### Work instruction:
List each line of the records below that contains the word "Which".
*** Opening of Given information ***
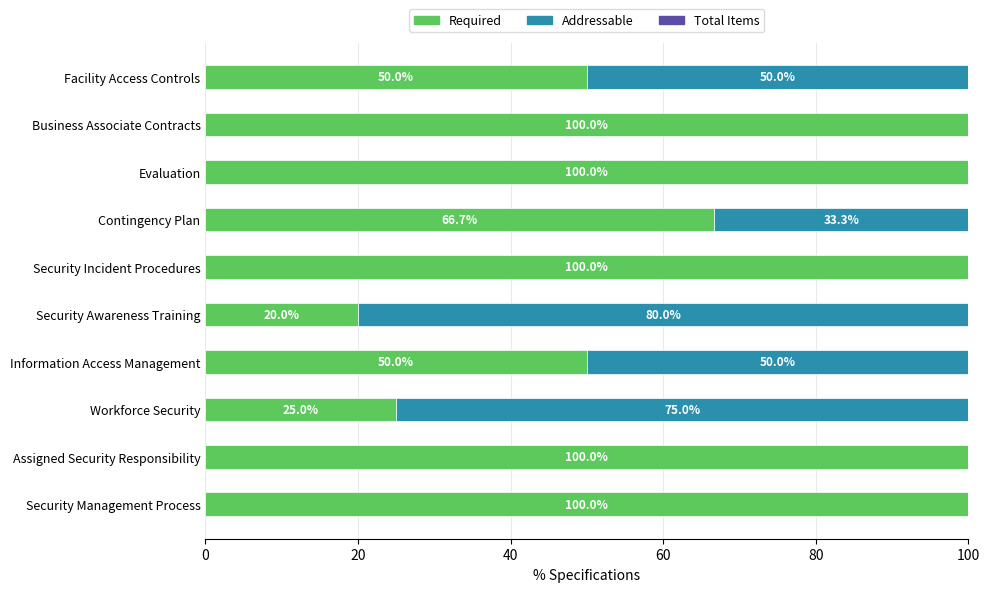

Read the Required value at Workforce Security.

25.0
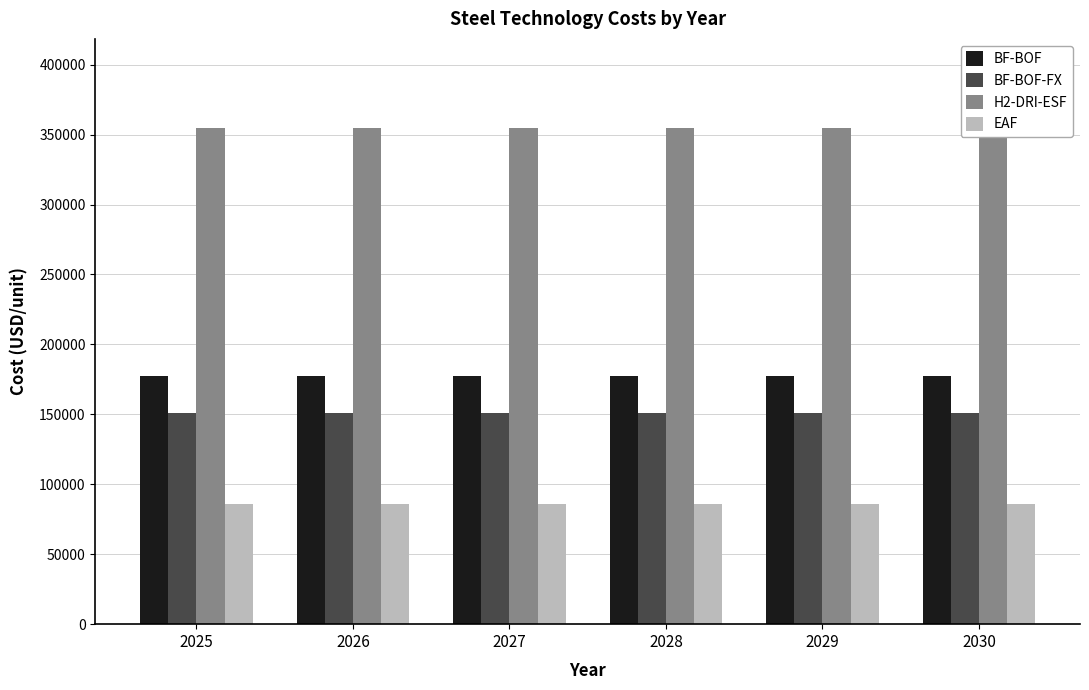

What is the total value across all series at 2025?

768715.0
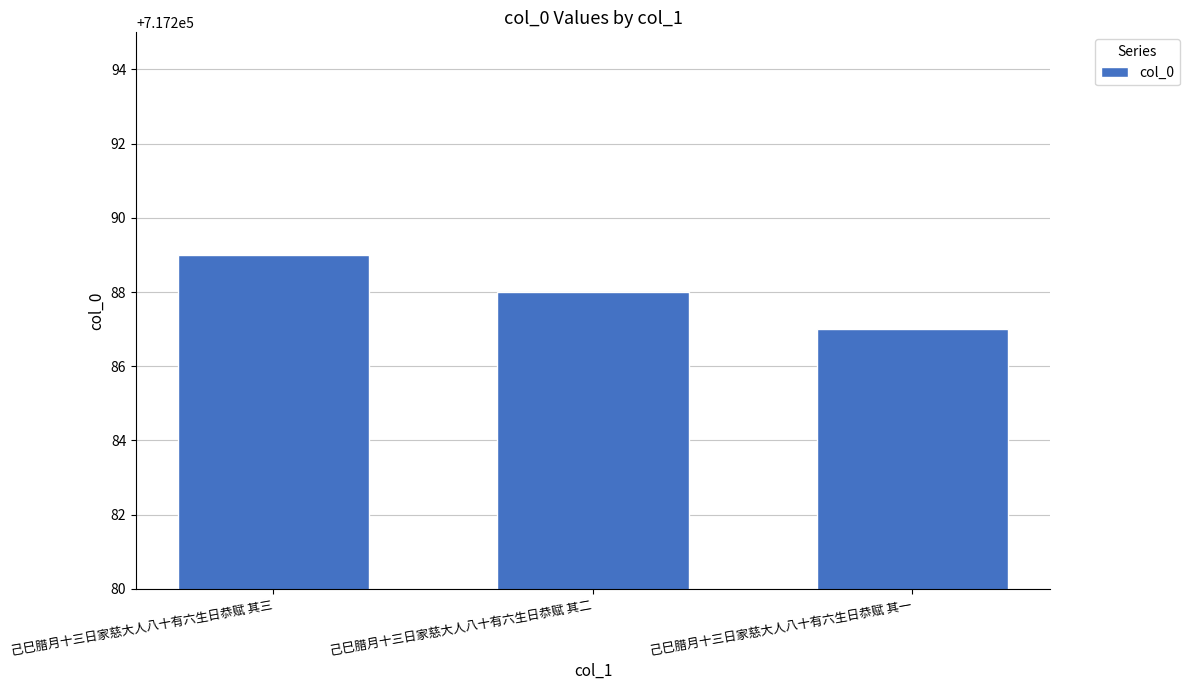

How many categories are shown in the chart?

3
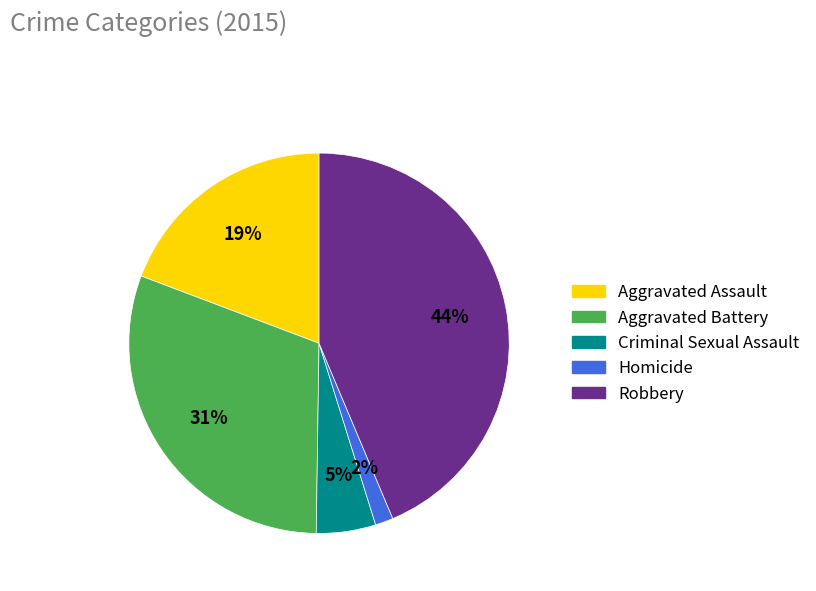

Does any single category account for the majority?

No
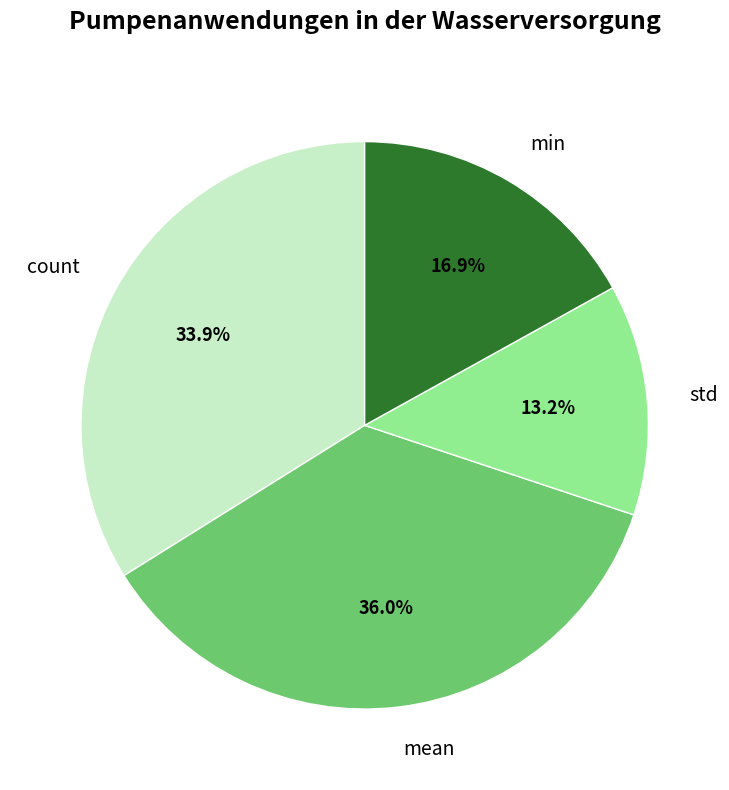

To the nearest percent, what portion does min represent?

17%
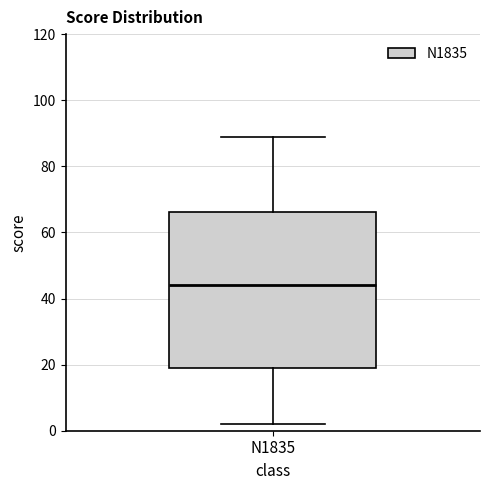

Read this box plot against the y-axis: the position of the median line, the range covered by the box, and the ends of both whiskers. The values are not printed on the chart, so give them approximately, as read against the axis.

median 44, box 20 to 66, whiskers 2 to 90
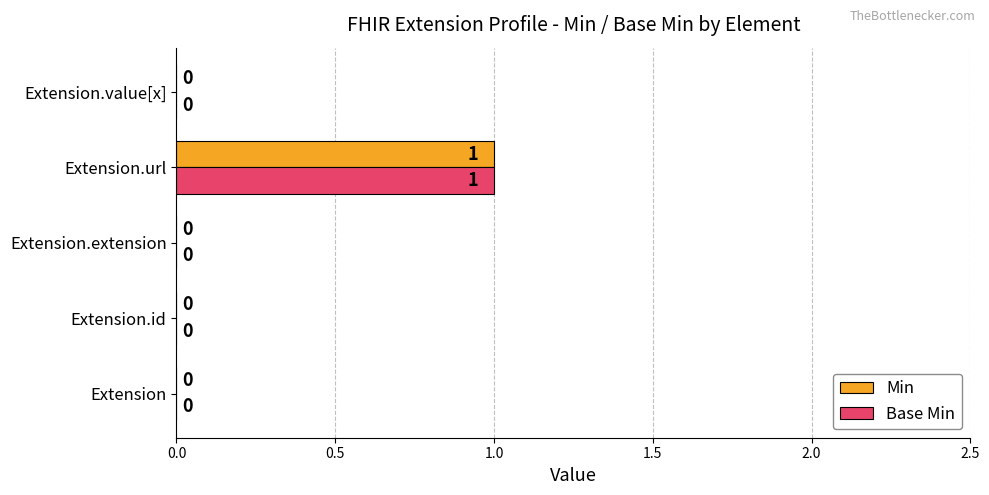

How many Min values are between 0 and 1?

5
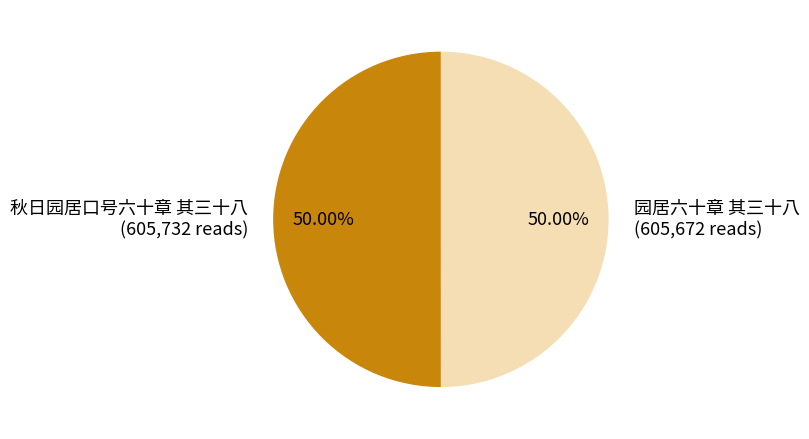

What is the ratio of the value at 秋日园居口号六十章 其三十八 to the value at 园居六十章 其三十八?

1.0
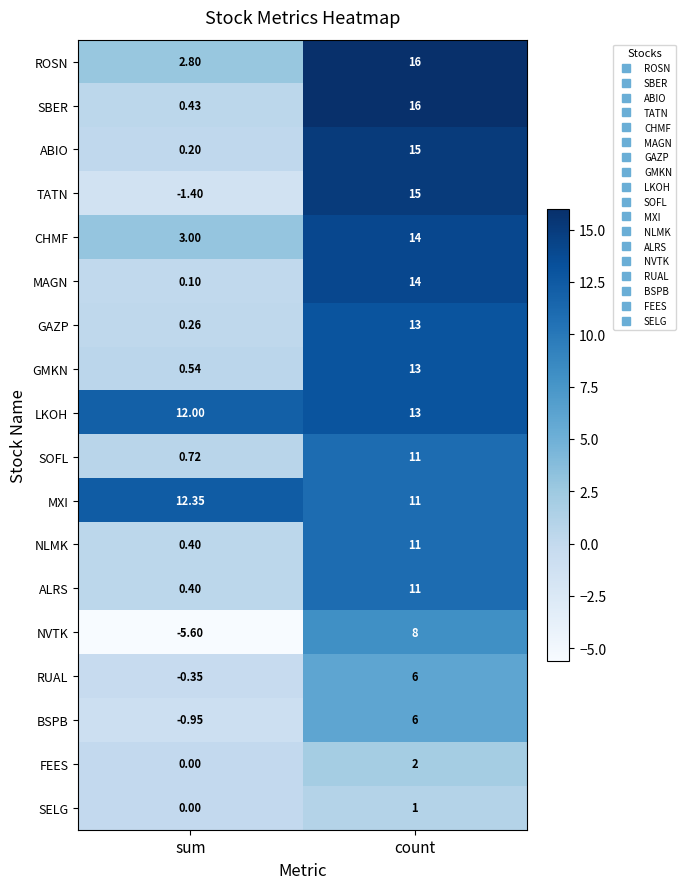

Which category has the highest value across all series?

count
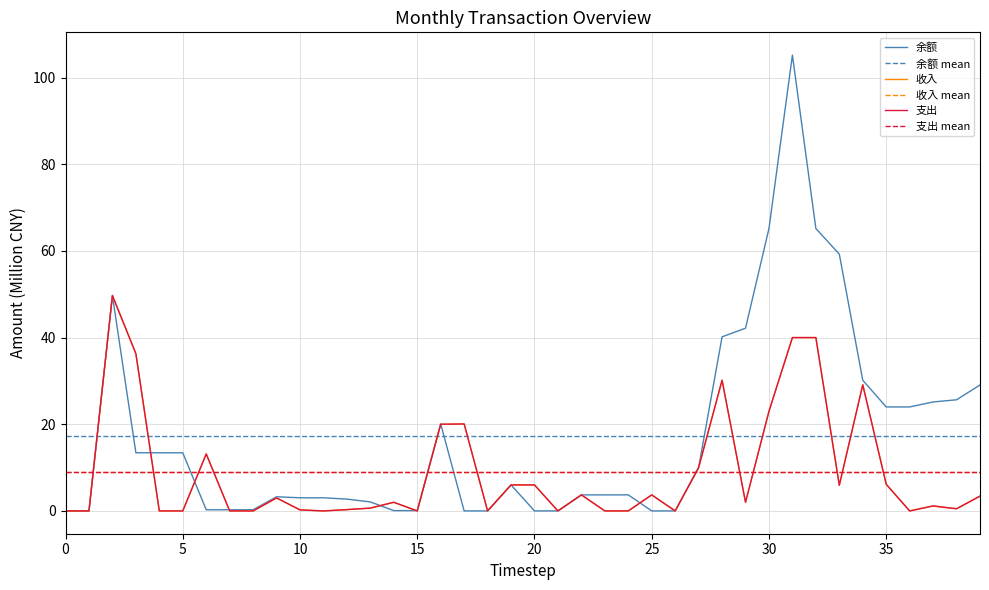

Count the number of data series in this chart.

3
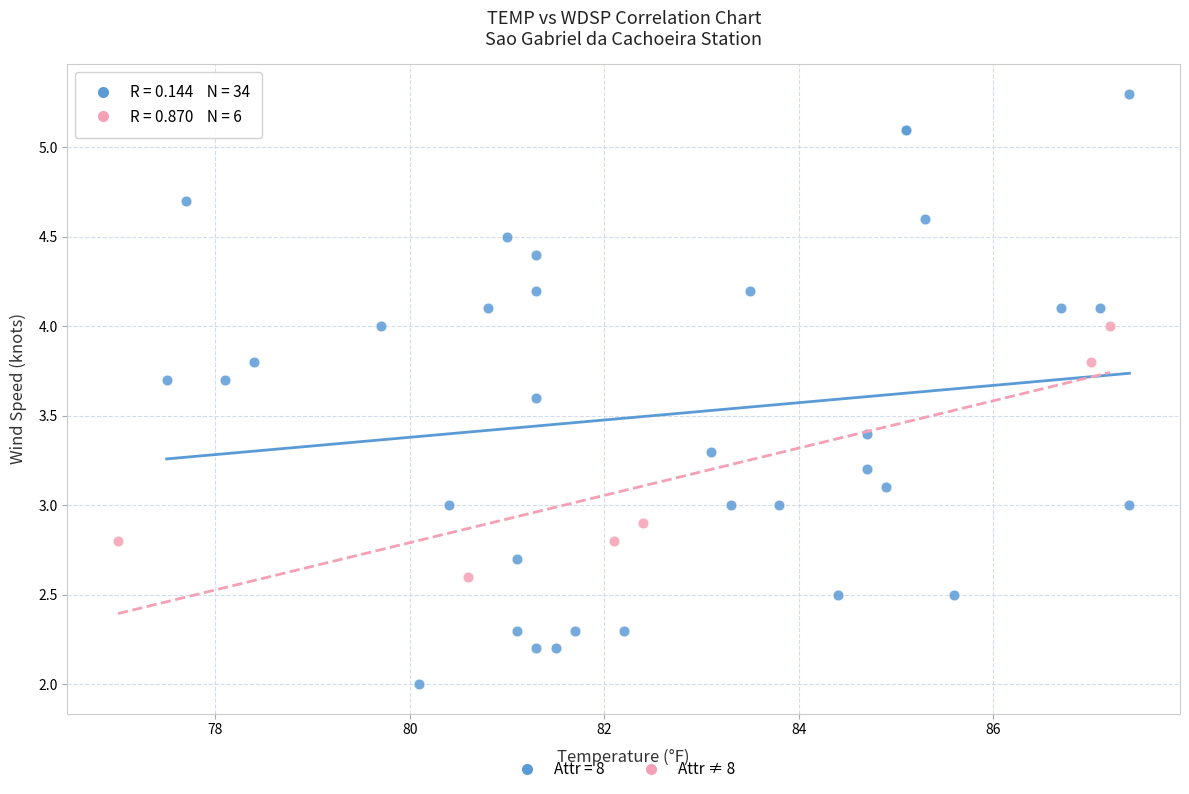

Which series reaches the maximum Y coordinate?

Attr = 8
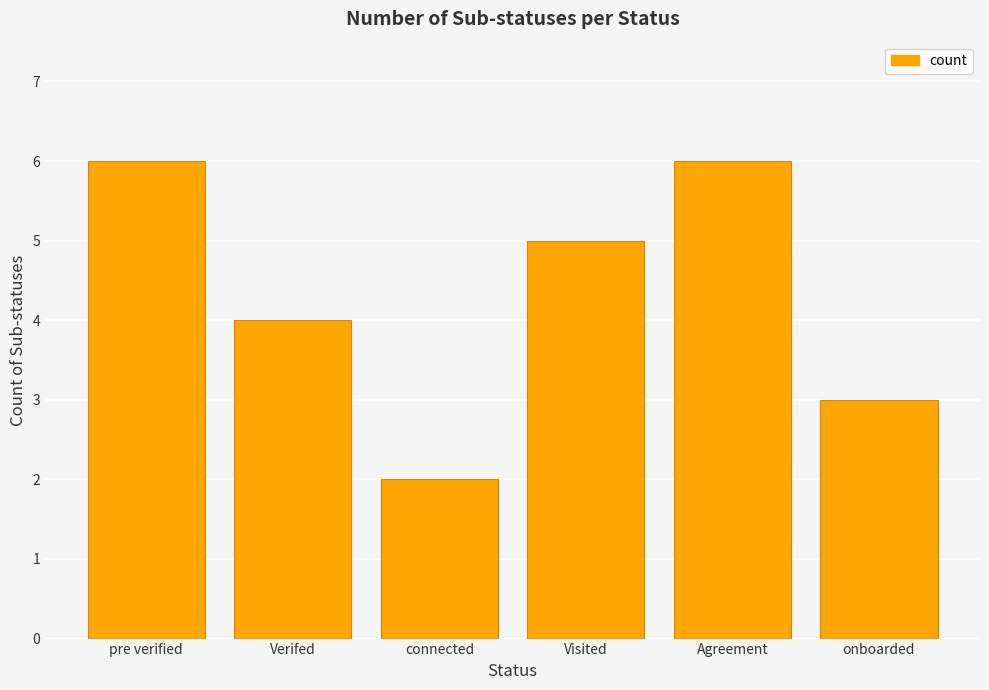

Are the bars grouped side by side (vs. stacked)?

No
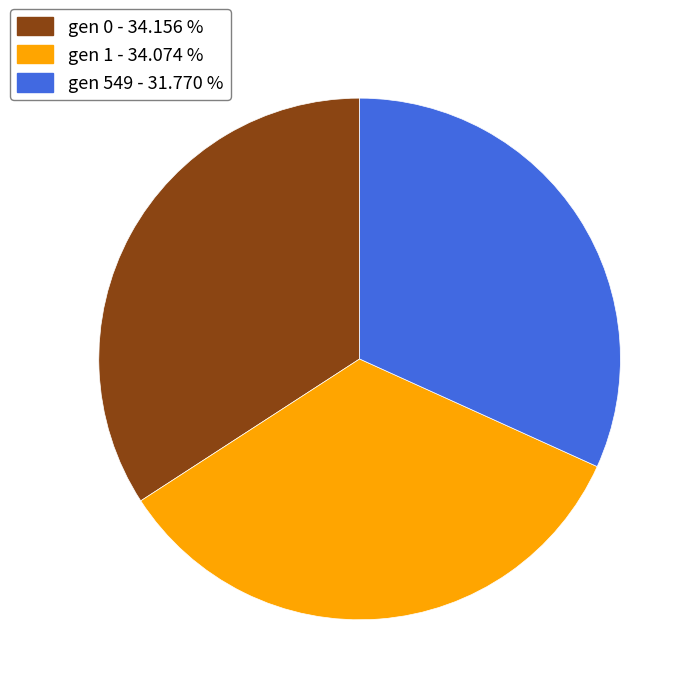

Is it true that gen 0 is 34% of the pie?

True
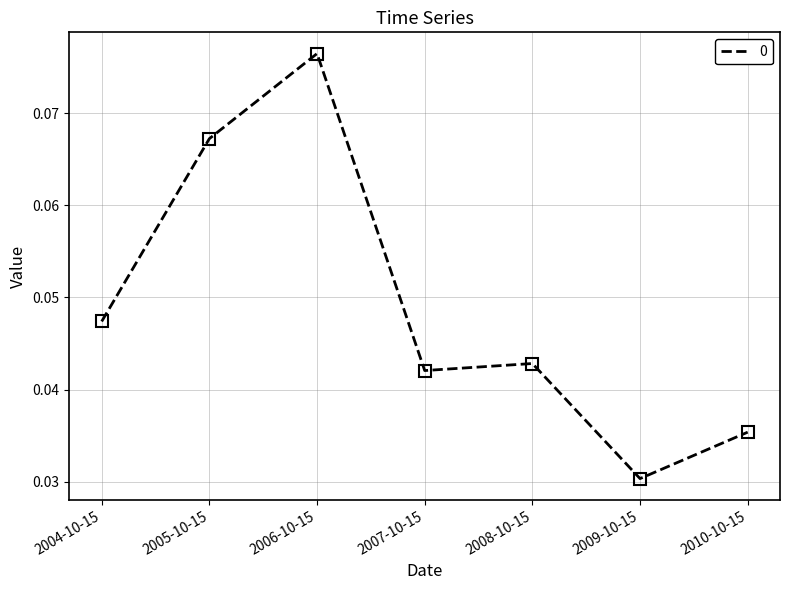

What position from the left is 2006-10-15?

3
*** Close of Given information ***
### Answer section:
Which category has the highest value across all series?
Which series reaches the maximum Y coordinate?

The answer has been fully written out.